Avant de quitter la nef du Grand Palais pour déjeuner à l'Elysée, J.D. Vance a également mis en garde contre les partenariats avec les "régimes autoritaires", dans une référence à peine voilée à la Chine.

"S'associer avec eux (ces régimes, NDLR) revient à enchaîner votre nation à un maître autoritaire qui cherche à infiltrer, s'installer et s'emparer de votre infrastructure d'information".

"Opportunité ratée"

En réponse aux ambitions américaines, Emmanuel Macron a insisté sur le "besoin de règles" et d'un "cadre de confiance" pour accompagner le développement de l'IA.

"Nous avons besoin de ces règles pour que l'IA avance" et "besoin de continuer à faire avancer une gouvernance internationale de l'IA", a-t-il dit, en clôture du sommet qui s'est traduit pour la France en annonces sonnantes et trébuchantes, avec un plan d'investissements privés à hauteur de 109 milliards d'euros.

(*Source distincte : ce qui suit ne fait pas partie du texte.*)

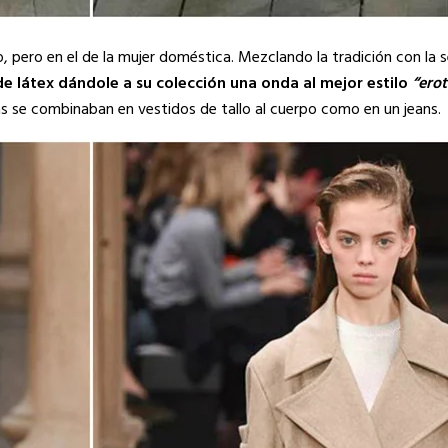
, pero en el de la mujer doméstica. Mezclando la tradición con la 
de látex dándole a su colección una onda al mejor estilo
“ero
s se combinaban en vestidos de tallo al cuerpo como en un jeans.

Pour le Premier ministre indien Narendra Modi, qui co-présidait le sommet IA et va accueillir le prochain, le défi est de ne pas laisser "le Sud global", dont son pays et ses 1,4 milliard d'habitants, à la traîne d'une révolution technologique en plein boom.

Mais pour Dario Amodei, patron de la start-up américaine Anthropic, ce sommet s'apparente à une "opportunité ratée".

"Il est nécessaire de se concentrer davantage" sur les enjeux démocratiques de l'IA, ainsi que les risques liés à la sécurité et à l'emploi que fait peser cette technologie, a-t-il souligné.

Alors que l'Union européenne tente d'avancer ses pions dans cette course à l'IA, elle a dévoilé mardi un plan d'investissements de 200 milliards d'euros, dont 150 milliards venant de grands groupes.

Il s'agit du "plus grand partenariat public-privé dans le monde pour le développement d'une IA fiable", au sein de l'alliance "EU AI Champions Initiative" qui regroupe plus de 60 entreprises, a souligné la présidente de la Commission européenne Ursula Von der Leyen. Le "leadership mondial est toujours à saisir", a-t-elle estimé.